• WORK TO BE COMPLETED:
Find the lines below that contain the string "linejoin". Copy each one.

• SOURCE DATA:

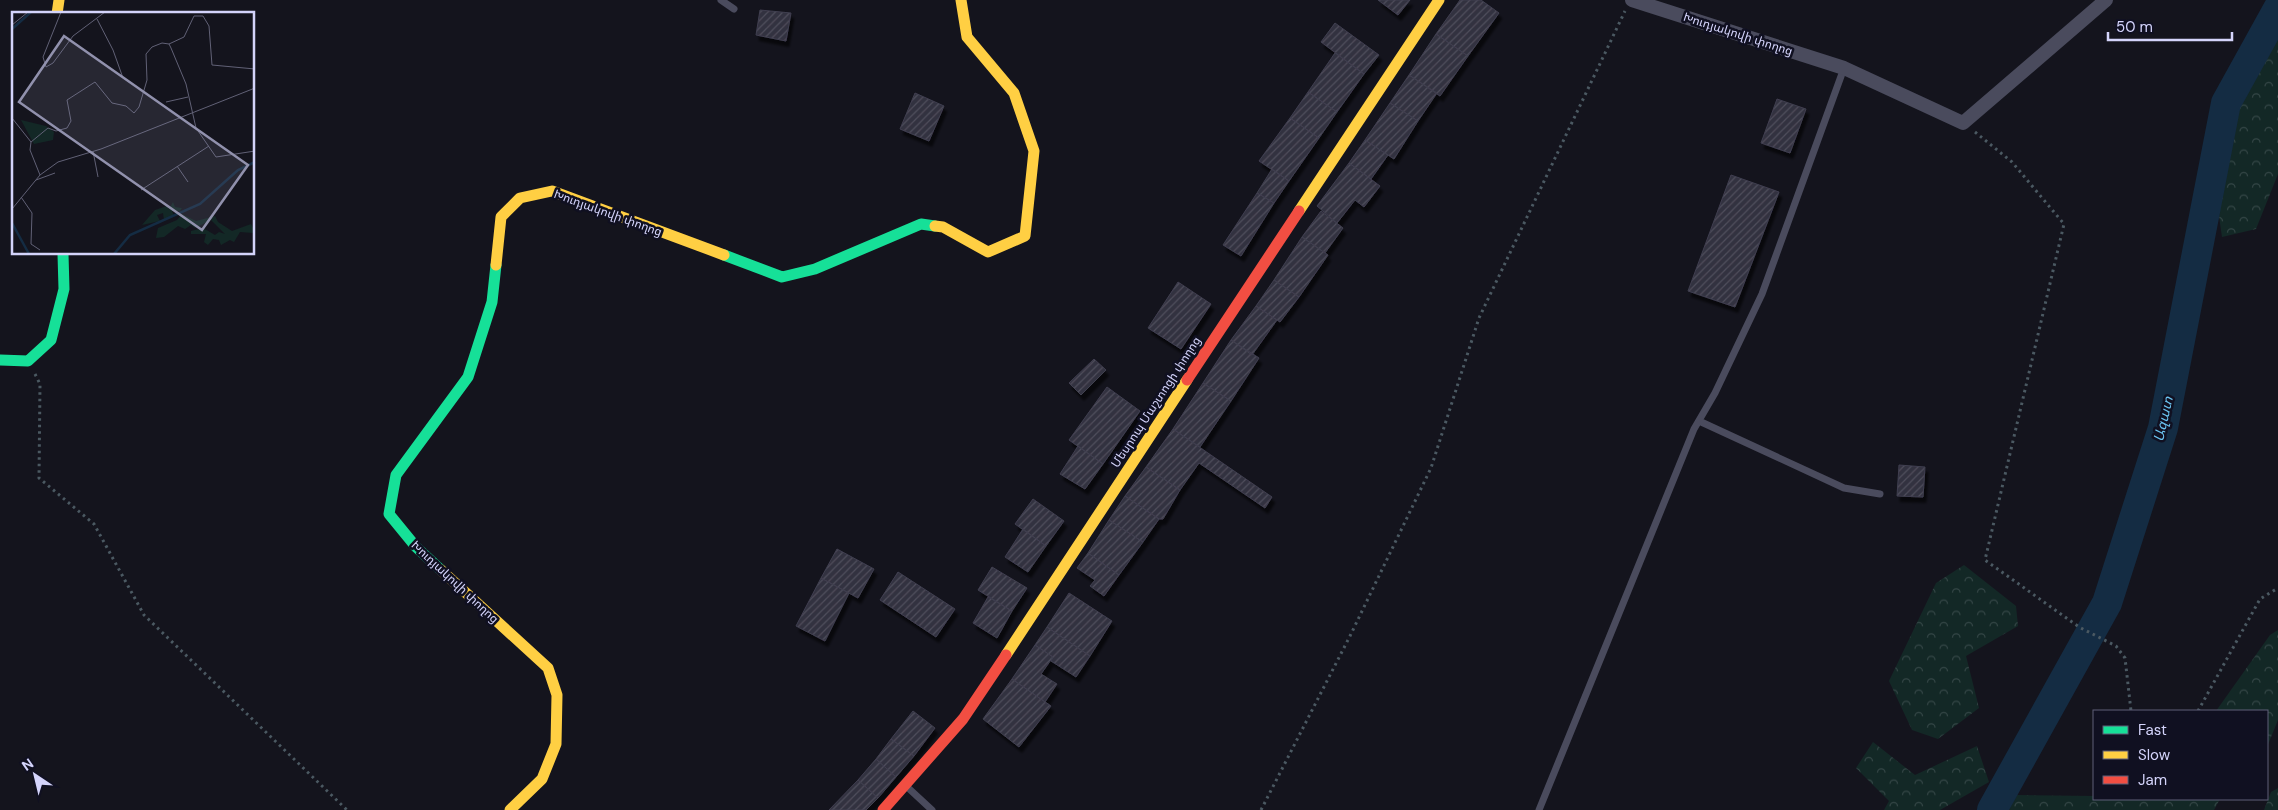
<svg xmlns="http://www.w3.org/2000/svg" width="2278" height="810" font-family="'DM Sans','Noto Sans Armenian',sans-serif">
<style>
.forest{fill:url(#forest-crowns)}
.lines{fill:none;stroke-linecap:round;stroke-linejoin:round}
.river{stroke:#142c43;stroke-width:30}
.building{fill:url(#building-hatch);stroke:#403f50;filter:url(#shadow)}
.path{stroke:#4b5962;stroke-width:3;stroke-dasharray:2.5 4;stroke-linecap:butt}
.lane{stroke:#4a4b5d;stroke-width:7}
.street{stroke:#4a4b5d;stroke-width:14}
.fast{stroke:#16e098;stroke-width:11}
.slow{stroke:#ffcf43;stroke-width:11}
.jam{stroke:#f24e42;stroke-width:11}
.labels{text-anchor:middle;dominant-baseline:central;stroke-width:5;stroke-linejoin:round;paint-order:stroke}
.street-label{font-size:12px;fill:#d4d4fb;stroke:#101021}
.water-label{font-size:14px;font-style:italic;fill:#6bc4f1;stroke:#101021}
.inset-river{fill:none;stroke:#142c43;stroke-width:2.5}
.inset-road{fill:none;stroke:#616176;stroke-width:1}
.view{fill:#9191ad;fill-opacity:0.15;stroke:#9191ad;stroke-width:2.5}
.inset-edge{fill:none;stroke:#d4d4fb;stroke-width:2.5}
</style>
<defs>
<pattern id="forest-crowns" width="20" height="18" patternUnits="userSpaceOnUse" patternTransform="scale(1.25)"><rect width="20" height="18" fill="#132826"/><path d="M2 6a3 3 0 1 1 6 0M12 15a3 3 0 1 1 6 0" fill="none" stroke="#344646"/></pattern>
<pattern id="building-hatch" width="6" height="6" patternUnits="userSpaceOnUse" patternTransform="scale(1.25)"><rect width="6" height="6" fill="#32313f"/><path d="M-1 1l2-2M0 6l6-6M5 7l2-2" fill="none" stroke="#4f4e5c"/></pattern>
<filter id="shadow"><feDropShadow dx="3" dy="5.5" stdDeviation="1" flood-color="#0009"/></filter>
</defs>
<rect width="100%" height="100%" fill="#14141d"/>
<path class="forest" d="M2278 39V174L2256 229 2222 237 2219 216 2232 116Z
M1964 565 2016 606 2018 626 1966 656 1979 708 1938 739 1912 730 1889 681 1936 583Z
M2278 630V720L2267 747V711H2216L2270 635Z
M1873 742 1915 775 1977 746 1989 782 1940 810H1884L1889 801 1856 768Z
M2278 788V810H2264L2271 792Z
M2017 795 2094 796V799H2220L2214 810H2009Z"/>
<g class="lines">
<path class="river" d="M1992 810 2107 603 2163 428 2226 103 2278 9"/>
</g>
<path class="building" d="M1378 0H1410L1398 15Z
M1460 0H1481L1499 13 1468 56 1436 34Z
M760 10 791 13 786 41 756 35Z
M1335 23 1379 55 1364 74 1321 42Z
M1436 34 1468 56 1440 96 1409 75Z
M1335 53 1364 74 1337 112 1308 92Z
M1409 75 1437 93 1418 121 1390 103Z
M1308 92 1337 112 1319 138 1290 118Z
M915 93 944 106 929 141 900 129Z
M1777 99 1806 109 1790 153 1761 143Z
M1390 103 1418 121 1394 159 1365 140Z
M1290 118 1319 138 1289 181 1259 161Z
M1365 140 1388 155 1371 179 1349 163Z
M1349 163 1380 186 1364 207 1355 200 1337 223 1317 206Z
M1272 169 1289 181 1274 203 1257 193Z
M1731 175 1779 192 1735 307 1688 291Z
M1257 193 1274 203 1241 256 1223 245Z
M1321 211 1343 228 1325 253 1302 237Z
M1302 237 1328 255 1299 297 1274 280Z
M1274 280 1299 297 1280 322 1256 306Z
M1178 282 1211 304 1181 349 1148 328Z
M1256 306 1277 320 1252 355 1231 340Z
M1231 340 1259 358 1231 401 1203 383Z
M1094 359 1106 370 1081 395 1069 383Z
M1203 383 1231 401 1200 447 1173 429Z
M1107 387 1140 411 1103 464 1069 440Z
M1173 429 1272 497 1265 508 1199 463 1180 490 1146 467Z
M1078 446 1103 464 1085 489 1060 474Z
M1899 465 1925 467 1923 497 1897 496Z
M1146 467 1180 490 1163 519H1159L1125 496Z
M1125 496 1159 519 1143 542 1109 520Z
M1033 499 1064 521 1046 546 1015 524Z
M1109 520 1143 542 1119 575 1088 553Z
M1023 529 1046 546 1028 572 1005 557Z
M837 549 874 569 858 598 821 578Z
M1088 553 1119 575 1104 596 1090 586 1095 580 1077 568Z
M992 567 1027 588 1012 611 978 590Z
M898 572 955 609 936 637 880 600Z
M821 578 849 593 825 641 796 626Z
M1069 593 1112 621 1090 656 1047 627Z
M988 597 1012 611 997 638 973 623Z
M1047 627 1090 656 1076 677 1051 661 1053 657 1035 645Z
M1035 645 1053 657 1041 674 1057 684 1045 702 1012 679Z
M1012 679 1051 706 1019 747 983 719Z
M913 711 935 728 914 756 891 739Z
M891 739 914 756 896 777 876 759Z
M876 759 896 777 878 798 858 780Z
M858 780 878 798 866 810H829Z"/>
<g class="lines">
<path class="path" d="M1975 132 2012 162 2064 224 1985 560 2079 627 2116 646 2125 658 2131 711
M35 374 40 384 39 478 94 524 144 615 347 810
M2198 711 2260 599 2278 588
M1261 810 1350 636 1431 468 1479 318 1625 11"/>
<path class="lane" d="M721 0 734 9
M1699 421 1844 488 1880 494
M905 785 932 810
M1539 810 1694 429 1715 393 1762 294 1844 68"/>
<path class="street" d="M1632 0 1844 68 1963 123 2106 0"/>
<path class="fast" d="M724 255 782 277 815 269 921 224 935 226
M0 360 28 361 51 340 64 289 63 254
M441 570 416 547 389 514 396 475 468 377 492 302 496 265"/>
<path class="slow" d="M57 14 59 0
M1299 211 1439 0
M935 226 943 227 988 252 1025 236 1034 151 1014 93 967 37 961 0
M496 265 501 217 520 198 552 191 724 255
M441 570 548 668 557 695 556 744 542 779 510 810
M1006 655 1187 380"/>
<path class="jam" d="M1187 380 1299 211
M883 810 963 719 1006 655"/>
</g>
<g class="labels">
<g class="street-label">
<text transform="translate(1738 34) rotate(18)">Խուդյակովի փողոց</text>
<text transform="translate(608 213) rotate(20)">Խուդյակովի փողոց</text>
<text transform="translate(1156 402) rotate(-57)">Մեսրոպ Մաշտոցի փողոց</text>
<text transform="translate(455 582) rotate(43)">Խուդյակովի փողոց</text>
</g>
<g class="water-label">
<text transform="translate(2163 419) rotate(-77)">Ազատ</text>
</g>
</g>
<g transform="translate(12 12)">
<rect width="242" height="242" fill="#14141d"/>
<path d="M161 190 163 195 170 196 168 199H160L162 204 152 208 151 201 145 203 148 209 130 213 143 198 155 194 157 197ZM170 202 184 209 203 204 206 210 220 219 239 212 242 218 241 221 228 220 222 230 218 228 209 233 207 228 201 227 196 233 192 230 194 222H179V219L191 216 203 223 207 220 213 222 199 208 183 216 179 213 173 217 166 214 152 225 144 226 146 216 165 208Z" fill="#132826"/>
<path d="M9 108 34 114 42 120 41 128 22 132Z" fill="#132826"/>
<path class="inset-river" d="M0 17 19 0M0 211 17 242M102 242 118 223 188 192 226 158 243 150"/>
<path class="inset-road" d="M49 0 31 45 34 55 41 51 61 24 93 0M85 7 101 38 111 66M0 13 16 0M157 32 172 25 182 4H191L197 14 200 53 243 57M154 90 176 85M0 106 19 130M81 139 86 165M165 154 176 170M28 163 18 138 19 130 36 116 44 119 55 116 59 109 55 88 83 70 100 91 114 94 122 101 127 95 135 68 134 42 140 35 150 31 157 32 159 36 174 72 184 116 204 145 243 139M24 168 43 161M129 178 197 134M9 185 20 201 19 232 28 238M0 197 28 163 46 150 89 137 243 76"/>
<path class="view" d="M52 24 236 153 190 218 7 90Z"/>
<rect width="242" height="242" class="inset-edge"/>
</g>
<rect x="2093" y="710" width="175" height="90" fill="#101021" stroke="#5e5e78"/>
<rect x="2103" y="726" width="25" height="8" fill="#16e098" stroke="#5e5e78"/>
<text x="2138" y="735" font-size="15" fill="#d4d4fb">Fast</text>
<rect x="2103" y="751" width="25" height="8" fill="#ffcf43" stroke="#5e5e78"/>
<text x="2138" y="760" font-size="15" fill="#d4d4fb">Slow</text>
<rect x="2103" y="776" width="25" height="8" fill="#f24e42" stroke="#5e5e78"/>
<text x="2138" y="785" font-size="15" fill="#d4d4fb">Jam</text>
<g transform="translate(35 775) rotate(325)" stroke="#101021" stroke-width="4" paint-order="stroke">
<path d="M0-4L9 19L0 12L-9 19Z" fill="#d4d4fb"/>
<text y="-8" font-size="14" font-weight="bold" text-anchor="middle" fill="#d4d4fb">N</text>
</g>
<path d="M2108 32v8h124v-8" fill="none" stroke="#d4d4fb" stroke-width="2.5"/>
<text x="2116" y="32" font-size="15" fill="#d4d4fb" stroke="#101021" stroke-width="4" paint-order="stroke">50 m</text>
</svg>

• ANSWER TO THIS TASK:
.lines{fill:none;stroke-linecap:round;stroke-linejoin:round}
.labels{text-anchor:middle;dominant-baseline:central;stroke-width:5;stroke-linejoin:round;paint-order:stroke}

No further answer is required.